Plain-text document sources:
::::

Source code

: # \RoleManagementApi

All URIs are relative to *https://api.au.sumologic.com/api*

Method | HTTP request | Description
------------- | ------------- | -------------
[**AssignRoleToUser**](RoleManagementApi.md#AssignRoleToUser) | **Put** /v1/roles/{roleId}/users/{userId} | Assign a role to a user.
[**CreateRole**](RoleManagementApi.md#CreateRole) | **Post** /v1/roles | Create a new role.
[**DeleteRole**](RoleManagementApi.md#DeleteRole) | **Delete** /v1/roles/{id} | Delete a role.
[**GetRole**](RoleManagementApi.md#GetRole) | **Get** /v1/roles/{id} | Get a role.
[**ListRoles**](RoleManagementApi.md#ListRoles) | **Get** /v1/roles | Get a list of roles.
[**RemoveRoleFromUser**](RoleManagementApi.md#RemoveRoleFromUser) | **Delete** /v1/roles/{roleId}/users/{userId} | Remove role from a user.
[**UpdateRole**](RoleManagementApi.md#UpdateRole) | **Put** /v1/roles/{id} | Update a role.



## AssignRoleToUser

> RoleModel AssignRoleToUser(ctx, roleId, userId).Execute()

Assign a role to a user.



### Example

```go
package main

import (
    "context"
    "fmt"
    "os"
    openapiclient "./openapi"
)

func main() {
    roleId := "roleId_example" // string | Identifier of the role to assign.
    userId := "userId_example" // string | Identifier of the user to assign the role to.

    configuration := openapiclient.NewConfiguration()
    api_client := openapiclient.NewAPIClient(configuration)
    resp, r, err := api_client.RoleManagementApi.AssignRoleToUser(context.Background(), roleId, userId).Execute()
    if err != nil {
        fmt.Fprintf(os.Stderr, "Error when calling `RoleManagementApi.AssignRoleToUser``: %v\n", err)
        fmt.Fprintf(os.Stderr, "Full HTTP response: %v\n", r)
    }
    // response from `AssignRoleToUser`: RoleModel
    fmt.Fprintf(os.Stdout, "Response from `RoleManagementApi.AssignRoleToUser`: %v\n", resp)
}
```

::::

WHAT YOU SHOULD DO:
Reply with the lines from the first line of the entries through the line that contains "[**DeleteRole**](RoleManagementApi.md#DeleteRole) | **Delete**", repeated exactly with both ends kept, and with nothing else.

THE COMPLETED TASK:
Source code

: # \RoleManagementApi

All URIs are relative to *https://api.au.sumologic.com/api*

Method | HTTP request | Description
------------- | ------------- | -------------
[**AssignRoleToUser**](RoleManagementApi.md#AssignRoleToUser) | **Put** /v1/roles/{roleId}/users/{userId} | Assign a role to a user.
[**CreateRole**](RoleManagementApi.md#CreateRole) | **Post** /v1/roles | Create a new role.
[**DeleteRole**](RoleManagementApi.md#DeleteRole) | **Delete** /v1/roles/{id} | Delete a role.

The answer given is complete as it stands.